(Exercise text Opens)

The Monster is an amusement ride manufactured by Eyerly Aircraft Company. The ride spins while moving up and down at a slow pace. Each car spins while giant arms move up and down in a circular motion. Riders may experience the feeling of weightlessness when going in the air and coming back down to ground level.

Design 
The Monster and the Spider are two different rides. The Spider is an offshoot of the Octopus, which has 8 arms with either one or two seats at the end, whereas the Spider has six arms with two seats at the end of each arm. The Monster has six arms similar to the Spider however it has four seats on the end with a rotating arms operated by electric motors where the seats are connected .

Existing rides 

 Monster- Cedar Point, originally opened in 1970 and was refurbished and relocated within the park for 2014. (Monster model)
 Monster- Dorney Park & Wildwater Kingdom, opened 1995 but, was removed for the addition of Dominator in 1998 but, was returned in 2000 to its current location. (Monster model)
 Monster – Essel World (Monster model)
 Monster- Kings Island, opened in 1972 but, originally operated at Coney Island (Cincinnati, Ohio) from 1969–1971. (Monster Model)
 Monster- Valleyfair, opened in 1977. (Monster model)
Spider- Elitch Gardens Theme Park, opened in 1969 at the original location of Elitch Gardens. Opened at the current location in 1995. (Spider model)

(Exercise text Closes)
(Given data Opens)

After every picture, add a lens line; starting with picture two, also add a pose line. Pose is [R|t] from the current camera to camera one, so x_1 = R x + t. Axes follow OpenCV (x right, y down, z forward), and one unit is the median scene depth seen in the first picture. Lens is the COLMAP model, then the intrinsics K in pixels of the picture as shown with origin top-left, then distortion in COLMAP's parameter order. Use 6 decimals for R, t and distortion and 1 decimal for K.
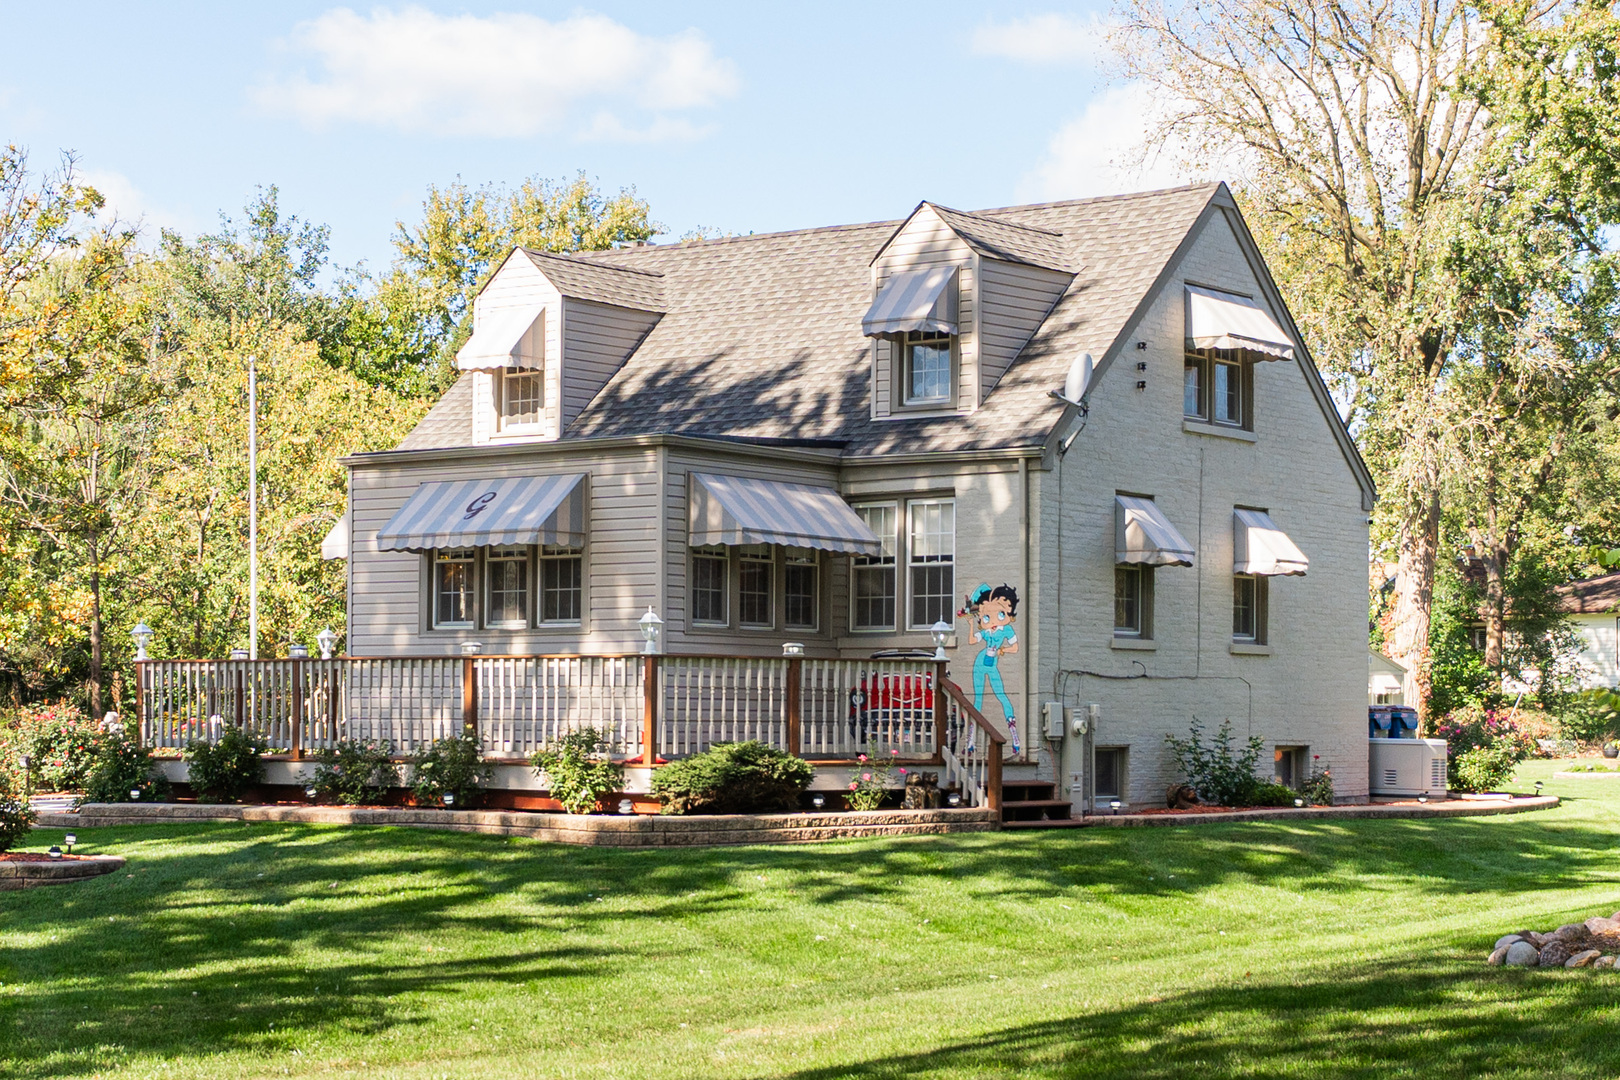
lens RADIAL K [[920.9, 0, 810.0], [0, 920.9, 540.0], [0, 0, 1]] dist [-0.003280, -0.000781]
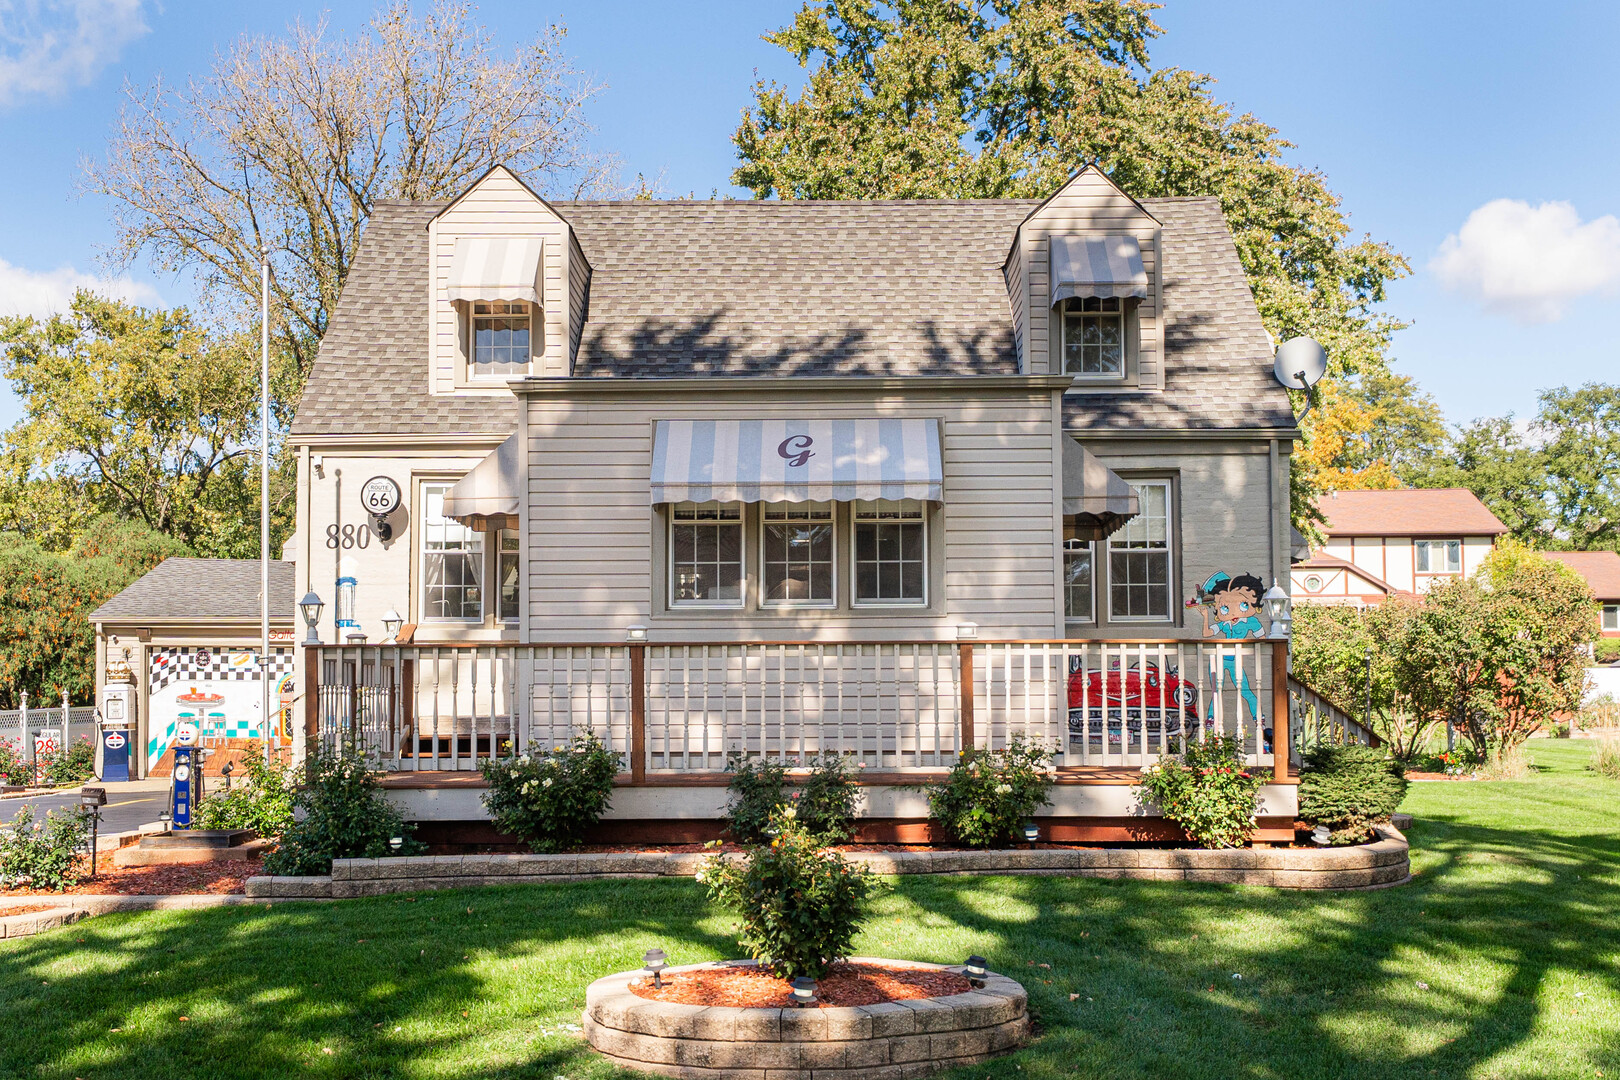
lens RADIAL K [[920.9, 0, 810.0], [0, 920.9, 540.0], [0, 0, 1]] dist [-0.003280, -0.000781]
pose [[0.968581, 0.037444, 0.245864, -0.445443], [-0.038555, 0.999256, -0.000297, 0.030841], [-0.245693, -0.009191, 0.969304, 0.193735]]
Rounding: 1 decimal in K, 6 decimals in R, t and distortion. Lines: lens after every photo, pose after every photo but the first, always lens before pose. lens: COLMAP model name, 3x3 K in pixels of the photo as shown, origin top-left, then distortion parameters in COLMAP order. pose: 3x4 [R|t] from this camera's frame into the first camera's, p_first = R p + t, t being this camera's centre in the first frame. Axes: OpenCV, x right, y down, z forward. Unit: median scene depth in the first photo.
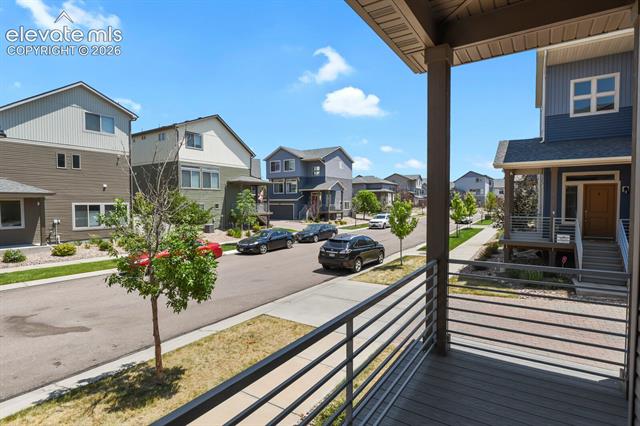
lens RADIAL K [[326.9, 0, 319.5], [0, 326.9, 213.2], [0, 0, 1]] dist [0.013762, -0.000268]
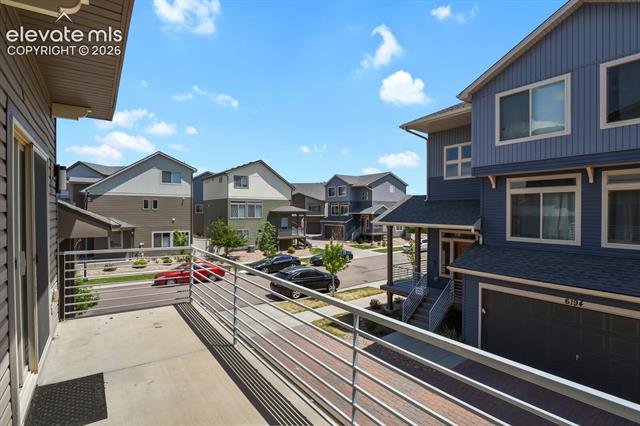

(Given data Closes)

> _The task_:
Please continue the text about the Monster amusement ride above from the point where it stops.

> _Output of the task_:
 Spider- Idlewild and Soak Zone (Spider model)
 Spider- Waldemeer & Water World (Spider model)

Now defunct 
 Bell's Amusement Park in Tulsa, Oklahoma had one known as the Spider. (Spider model)
 Blackpool Pleasure Beach The Monster! operated from 1968 to 1995. It was replaced by Ice Blast. (Monster model)
 California's Great America had one known as The Lobster where it operated at the park from 1976 until the early 1990s. It was located in the Yankee Harbor section of the park. (Monster model)
 Canada's Wonderland had one known as Shiva's Fury (later The Fury) that operated from 1981–2003. It was removed for the 2004 addition of Tomb Raider: The Ride (Renamed Time Warp in 2008). (Monster model)
 Carowinds The Witch Doctor (later renamed Black Widow) operated from 1973 to 1987. The Cinema 180 Theater replaced the ride in 1988. (Monster model)
 Frontier Village operated a Spider (named Tarantula) from 1975 until the park's closure in 1980.
 Geauga Lake had operated a Spider known as the Black Squid from 1970 until the park's closure in 2007. The Black Squid was relocated to Kings Dominion but was in too poor of condition to be reassembled.
 Hersheypark in Hershey, Pennsylvania purchased a Monster from Eyerly in January 1972, which was installed in the newly built Carrousel Circle for the 1972 season as part of Phase I of the park's redevelopment project. The ride was removed from operations after the 1983 season. (Monster model)
 Kennywood Monongahela Monster operated from 1979 to 1989. It was replaced by the Swing Around. (Monster model)
 Kings Dominion The Monster operated from 1975 to 1988. It was also known as The Bad Apple during its years of operation in the park. (Monster model)
 Lakemont Park, Altoona, Pennsylvania removed in 2010 due to rising maintenance costs. (Monster model)
 Lakeside Amusement Park The Spider operated until in was dismantled prior to the beginning of the 2017 season. (Spider model)
 Lakeside Amusement Park (Virginia) The Monster was operating at the park as of 1985. The park eventually closed at the end of the 1986 season. (Monster model)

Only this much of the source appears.